As with the online exchanges that have emerged in recent years for display and other types of advertising, the goal is to
bring increased efficiency to the video sector by giving publishers a way to unload unsold inventory and media buyers an automated system for reaching particular audiences across a wide range of
sites.
"What we're essentially releasing is a video advertising business in a box for buyers of online advertising," said BrightRoll CEO Tod Sacerdoti, who added that the new exchange dubbed BRX
is an outgrowth of the company's efforts to further automate its own ad network over the last 18 months. BrightRoll is the third-largest U.S. video ad network based on streaming video ads viewed -- at
333,492 in June, according to comScore.
"We realized everything we were building was applicable to other media buyers and sellers," said Sacerdoti. A BrightRoll study earlier this year found that
half of publishers surveyed reported that at least 20% of their online video advertising inventory is never sold, suggesting the potential for an automated, auction-based marketplace for pre-roll ads.
BrightRoll envisions agencies, video and display ad networks and demand-side platforms as key users on the buy side. The company has already been testing the system over the last four months with
about a dozen buyers, including Interpublic Group's Cadreon digital ad network and social ad network Media6Degrees.
While BrightRoll's own network focuses on premium inventory, Sacerdoti said BRX
will offer a much broader range of video content, including "curated" user-generated material (but not from YouTube), how-to videos and video in casual games. "The exchange will bring on board any
piece of inventory we believe is brand safe," he said.
Sacerdoti added that the exchange could even lead to the creation of inventory that doesn't exist yet after being approached by a large
social games company about inserting pre-roll ads into game play.
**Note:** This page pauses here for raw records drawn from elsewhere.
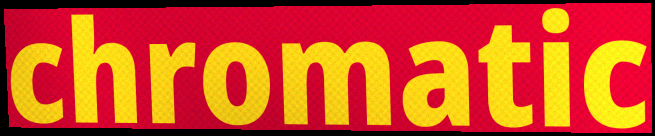
chromatic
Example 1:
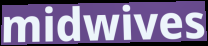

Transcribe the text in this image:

midwives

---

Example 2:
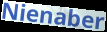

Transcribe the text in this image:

Nienaber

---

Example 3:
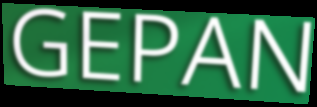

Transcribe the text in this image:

GEPAN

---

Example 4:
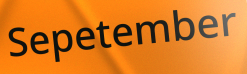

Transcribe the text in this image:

Sepetember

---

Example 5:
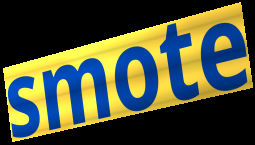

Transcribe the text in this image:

smote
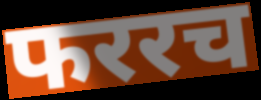
फररच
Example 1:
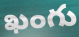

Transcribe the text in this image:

ఖంగు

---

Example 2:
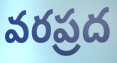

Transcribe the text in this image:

వరప్రద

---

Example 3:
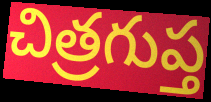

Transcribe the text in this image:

చిత్రగుప్త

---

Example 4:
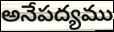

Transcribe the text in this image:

అనేపద్యము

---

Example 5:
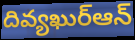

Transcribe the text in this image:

దివ్యఖుర్ఆన్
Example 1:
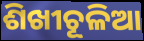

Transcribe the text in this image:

ଶିଖୀଚୂଳିଆ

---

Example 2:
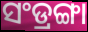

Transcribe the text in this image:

ସଂଡ୍ରଙ୍ଗା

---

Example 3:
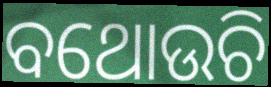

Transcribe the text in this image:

ବଥୋଉଚି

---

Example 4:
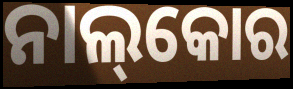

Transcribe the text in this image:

ନାଲ୍‌କୋର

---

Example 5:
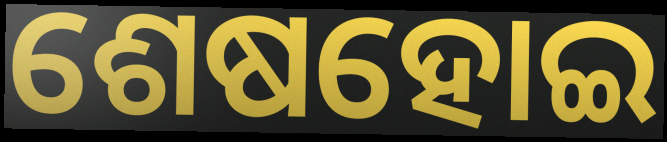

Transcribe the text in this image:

ଶେଷହୋଇ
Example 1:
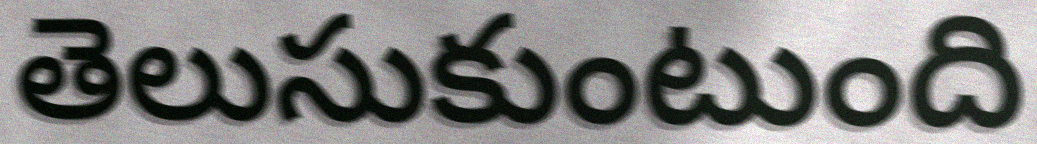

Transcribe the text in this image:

తెలుసుకుంటుంది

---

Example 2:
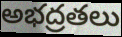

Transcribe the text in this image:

అభద్రతలు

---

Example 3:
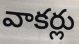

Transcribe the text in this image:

వాకర్లు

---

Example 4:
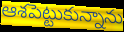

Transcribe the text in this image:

Eventually, mobile video ad inventory will also be added to the system.
While video inventory at launch spans thousands of
individual URLs and hundreds of sites, the system will allow advertisers to target audience segments using their own third-party or BRX demographic and behavioral data. "We think data-targeted
pre-roll is a huge differentiator for this platform," said Sacerdoti. Marketers targeting in-market car buyers, for instance, would be able to extend display campaigns to video as well.
The
proliferation of ad networks and exchanges for display advertising, however, led to a backlash by top Web publishers such as ESPN and Forbes that complained of the new online marketplaces pushing down
pricing on premium sites.
Sacerdoti doesn't see CPMs for premium video falling as a result of the new exchange because it's still in limited supply. Instead, he stresses that better monetization
will increase overall revenue for publishers. "Publishers who have large volumes of inventory are making more total dollars," he said. "We are total-dollars focused."